• Work instruction:
Tally the lines in the records below that contain "order" and return only the result.

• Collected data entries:

* * * * * * *

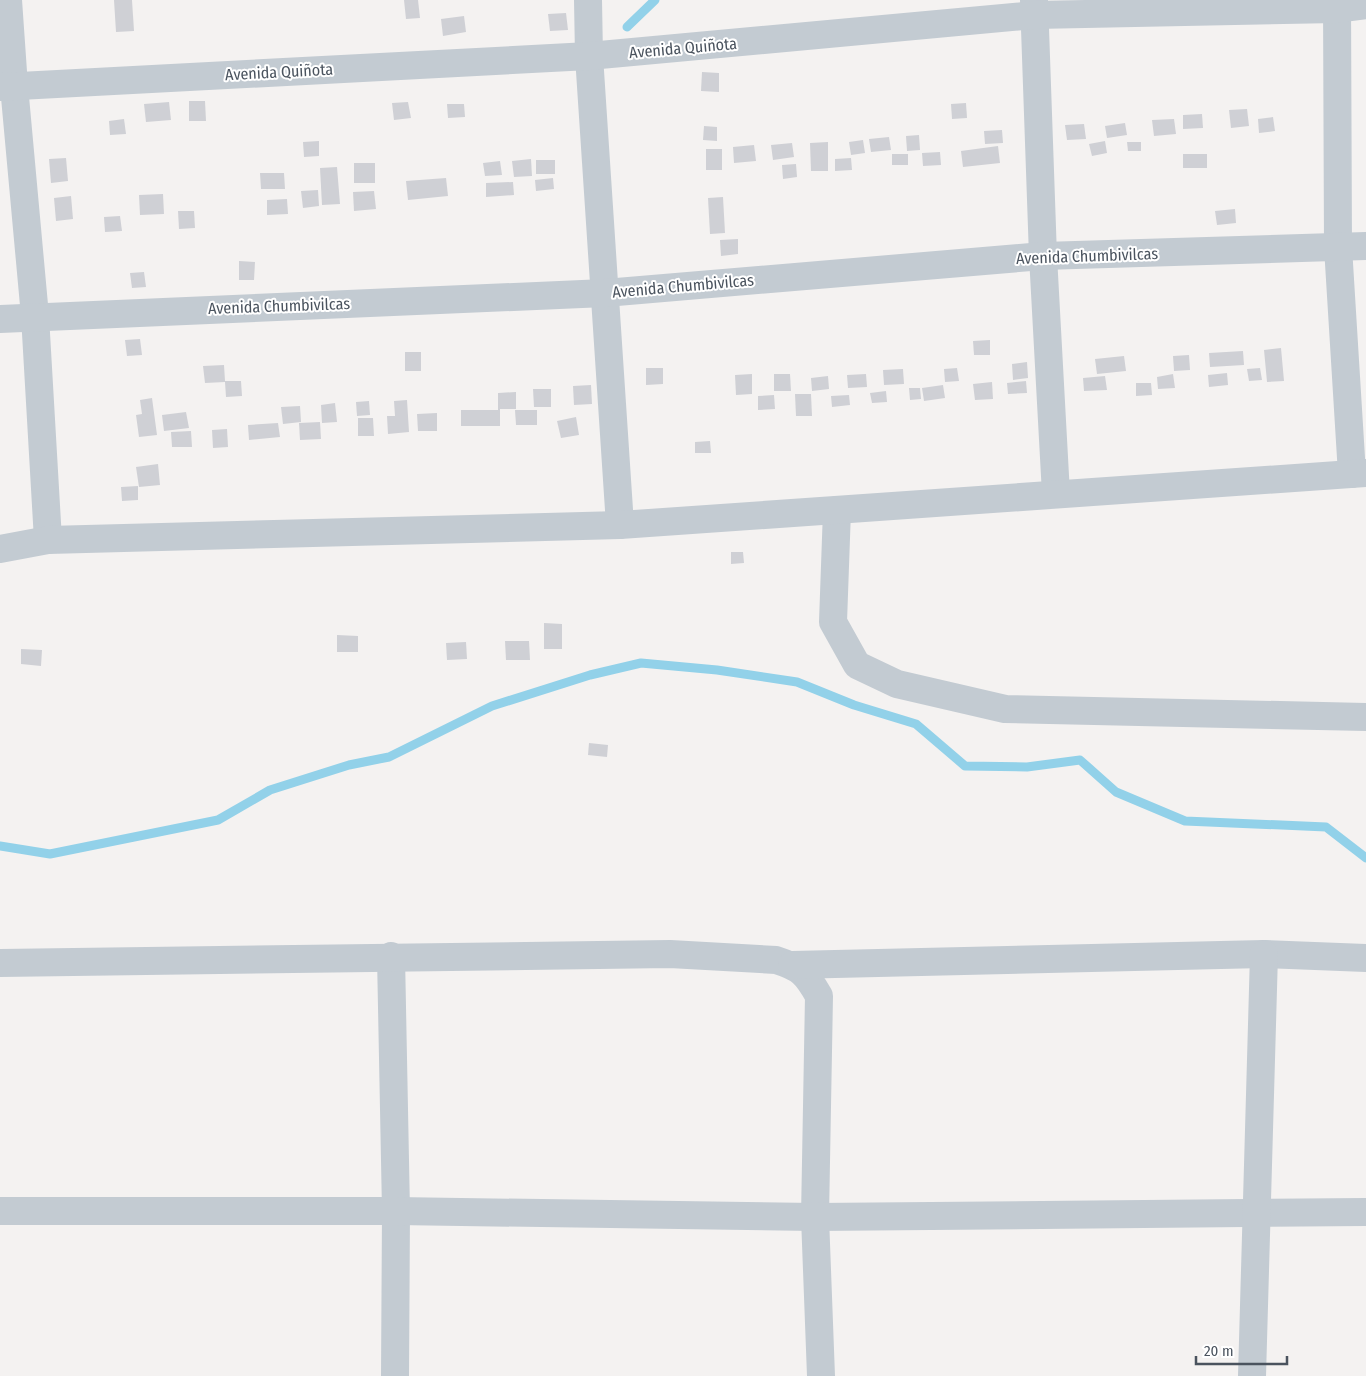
<svg xmlns="http://www.w3.org/2000/svg" width="1366" height="1376" font-family="'Fira Sans Condensed',sans-serif">
<style>
.lines{fill:none;stroke-linecap:round;stroke-linejoin:round}
.stream{stroke:#92d1e9;stroke-width:9}
.building{fill:#cfd0d5}
.minor{stroke:#c3cbd2;stroke-width:28}
.labels{text-anchor:middle;dominant-baseline:central;stroke-width:4;stroke-linejoin:round;paint-order:stroke}
.street-label{font-size:16px;fill:#4a535e;stroke:#fff}
</style>
<rect width="100%" height="100%" fill="#f4f2f1"/>
<g class="lines">
<g class="stream">
<polyline points="627,27 655,0"/>
<polyline points="0,846 50,854 218,820 270,790 349,765 389,757 492,706 590,675 641,663 717,670 797,682 854,705 916,724 965,766 1027,767 1080,760 1116,792 1185,821 1326,827 1366,858"/>
</g>
</g>
<g class="building">
<polygon points="114,0 132,0 134,31 116,32"/>
<polygon points="404,0 418,0 420,18 406,19"/>
<polygon points="566,13 568,30 550,31 548,14"/>
<polygon points="464,16 466,32 443,36 441,19"/>
<polygon points="702,72 719,73 719,92 701,91"/>
<polygon points="189,101 205,101 206,121 189,121"/>
<polygon points="169,102 171,120 146,122 144,104"/>
<polygon points="408,102 411,118 394,120 392,103"/>
<polygon points="966,103 967,118 952,119 951,104"/>
<polygon points="447,104 464,104 465,117 448,118"/>
<polygon points="1247,109 1249,126 1231,128 1229,110"/>
<polygon points="1202,114 1203,128 1183,129 1183,115"/>
<polygon points="1273,117 1275,131 1259,133 1258,119"/>
<polygon points="124,119 126,134 110,135 109,121"/>
<polygon points="1174,119 1176,134 1154,136 1152,120"/>
<polygon points="1125,123 1127,135 1107,138 1105,126"/>
<polygon points="1084,124 1086,139 1067,140 1065,125"/>
<polygon points="704,126 717,127 717,141 703,140"/>
<polygon points="1002,130 1003,143 985,144 984,131"/>
<polygon points="919,135 920,150 907,151 906,136"/>
<polygon points="889,137 891,150 871,152 869,139"/>
<polygon points="863,140 865,153 851,155 849,142"/>
<polygon points="319,141 319,156 304,157 303,142"/>
<polygon points="1105,141 1107,153 1092,156 1089,144"/>
<polygon points="828,142 828,171 811,171 810,143"/>
<polygon points="1127,142 1141,142 1141,151 1128,151"/>
<polygon points="792,143 794,157 773,160 771,145"/>
<polygon points="754,145 756,161 734,163 733,147"/>
<polygon points="998,146 1000,163 963,167 961,151"/>
<rect x="706" y="149" width="16" height="21"/>
<polygon points="940,152 941,165 923,166 922,153"/>
<rect x="892" y="154" width="16" height="11"/>
<rect x="1183" y="154" width="24" height="14"/>
<polygon points="66,158 68,181 51,183 49,159"/>
<polygon points="851,158 852,170 835,171 835,159"/>
<polygon points="531,159 532,176 514,177 512,161"/>
<rect x="536" y="160" width="19" height="14"/>
<polygon points="500,161 502,175 485,176 483,163"/>
<rect x="354" y="163" width="21" height="20"/>
<polygon points="796,164 797,177 783,179 782,165"/>
<polygon points="337,167 340,204 322,205 320,168"/>
<polygon points="260,173 284,173 285,189 261,189"/>
<polygon points="446,178 448,196 408,200 406,181"/>
<polygon points="553,178 554,189 536,191 535,180"/>
<polygon points="513,182 514,195 486,197 486,183"/>
<polygon points="318,190 319,206 303,208 301,191"/>
<polygon points="374,191 376,209 354,211 353,192"/>
<polygon points="163,194 164,214 140,215 139,195"/>
<polygon points="71,196 73,219 56,221 54,198"/>
<polygon points="723,197 725,233 710,234 708,198"/>
<polygon points="287,199 288,214 267,215 267,200"/>
<polygon points="1235,209 1236,223 1217,225 1215,211"/>
<polygon points="178,211 194,211 195,228 179,229"/>
<polygon points="120,216 122,231 105,232 104,217"/>
<polygon points="738,239 738,254 721,256 720,240"/>
<polygon points="239,261 255,262 254,280 239,280"/>
<polygon points="144,272 146,287 132,288 130,273"/>
<polygon points="140,339 142,355 127,356 125,340"/>
<polygon points="990,340 990,355 974,355 973,341"/>
<polygon points="1281,348 1284,381 1267,382 1264,350"/>
<polygon points="1243,351 1244,365 1210,367 1209,353"/>
<rect x="405" y="352" width="16" height="19"/>
<polygon points="1189,355 1190,370 1174,371 1173,356"/>
<polygon points="1124,356 1126,371 1097,374 1095,359"/>
<polygon points="1027,362 1028,378 1013,380 1012,364"/>
<polygon points="224,365 225,381 241,381 242,396 226,397 225,382 205,383 203,366"/>
<polygon points="646,368 663,368 663,384 646,385"/>
<polygon points="957,368 959,381 945,382 944,369"/>
<polygon points="1260,368 1262,380 1249,381 1247,369"/>
<polygon points="903,369 904,384 884,385 883,370"/>
<polygon points="1227,373 1228,385 1209,387 1208,375"/>
<polygon points="752,374 752,394 736,395 735,375"/>
<polygon points="774,374 790,374 791,391 774,391"/>
<polygon points="866,374 867,387 848,388 847,375"/>
<polygon points="1173,374 1175,388 1158,389 1157,377"/>
<polygon points="828,376 829,389 812,391 811,378"/>
<polygon points="1105,376 1107,390 1084,391 1083,378"/>
<polygon points="1026,381 1027,393 1008,394 1007,383"/>
<polygon points="992,382 993,399 975,400 973,384"/>
<polygon points="1136,383 1151,383 1152,395 1136,396"/>
<polygon points="591,385 592,404 574,405 573,386"/>
<polygon points="943,385 945,398 924,401 922,388"/>
<polygon points="909,388 920,388 921,399 910,400"/>
<polygon points="533,389 551,389 551,407 534,407"/>
<polygon points="886,391 887,402 872,403 870,393"/>
<polygon points="516,392 516,409 500,409 500,426 461,426 461,410 498,410 498,393"/>
<polygon points="795,394 811,394 812,416 796,416"/>
<polygon points="774,395 775,409 758,410 758,396"/>
<polygon points="849,395 850,405 832,407 831,396"/>
<polygon points="152,398 157,435 139,437 136,415 142,414 140,400"/>
<polygon points="407,400 409,432 388,434 387,416 395,416 394,401"/>
<polygon points="369,401 370,415 357,416 356,402"/>
<polygon points="335,403 337,422 322,423 321,405"/>
<polygon points="300,406 301,422 283,424 281,407"/>
<polygon points="515,410 537,410 537,425 516,425"/>
<polygon points="186,412 189,428 164,431 162,415"/>
<polygon points="437,413 437,431 418,431 417,414"/>
<polygon points="576,417 579,435 561,438 557,421"/>
<polygon points="358,418 373,418 374,436 358,436"/>
<polygon points="320,422 321,439 300,440 299,423"/>
<polygon points="278,423 280,437 249,440 248,425"/>
<polygon points="227,429 228,447 213,448 212,430"/>
<polygon points="191,431 192,447 172,447 171,432"/>
<polygon points="710,441 711,453 695,453 695,442"/>
<polygon points="158,464 160,485 139,487 136,467"/>
<polygon points="138,486 138,500 122,501 121,487"/>
<polygon points="731,552 743,552 744,563 731,564"/>
<polygon points="544,623 562,624 562,649 544,649"/>
<polygon points="337,635 358,636 358,652 337,652"/>
<polygon points="505,641 529,641 530,660 506,660"/>
<polygon points="466,642 467,659 447,660 446,643"/>
<polygon points="21,649 42,650 41,666 21,664"/>
<polygon points="589,743 608,745 607,757 588,755"/>
</g>
<g class="lines">
<g class="minor">
<polyline points="8,0 14,86 35,316 48,540"/>
<polyline points="588,0 589,56 620,525"/>
<polyline points="1034,0 1043,256 1056,494"/>
<polyline points="1337,0 1338,247 1352,474"/>
<polyline points="0,87 589,56 1035,15 1337,9 1366,5"/>
<polyline points="0,319 605,293 1043,256 1366,246"/>
<polyline points="837,510 833,622 857,665 897,684 1005,709 1366,717"/>
<polyline points="0,549 48,540 620,525 1366,473"/>
<polyline points="391,956 396,1211 395,1376"/>
<path d="M0,963L670,954L776,960C801,968 806,973 819,996L815,1217L821,1376"/>
<polyline points="792,965 1264,954 1366,958"/>
<polyline points="0,1211 396,1211 815,1217 1366,1212"/>
<polyline points="1252,1376 1264,954"/>
</g>
</g>
<g class="labels">
<g class="street-label">
<text transform="translate(683 48) rotate(-5)">Avenida Quiñota</text>
<text transform="translate(279 72) rotate(-3)">Avenida Quiñota</text>
<text transform="translate(1087 256) rotate(-2)">Avenida Chumbivilcas</text>
<text transform="translate(683 286) rotate(-5)">Avenida Chumbivilcas</text>
<text transform="translate(279 306) rotate(-2)">Avenida Chumbivilcas</text>
</g>
</g>
<path d="M1196 1356v8h91v-8" fill="none" stroke="#4a535e" stroke-width="2.5"/>
<text x="1204" y="1356" font-size="15" fill="#4a535e" stroke="#ffffff" stroke-width="4" paint-order="stroke">20 m</text>
</svg>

* * * * * * *

• Expected answer:
2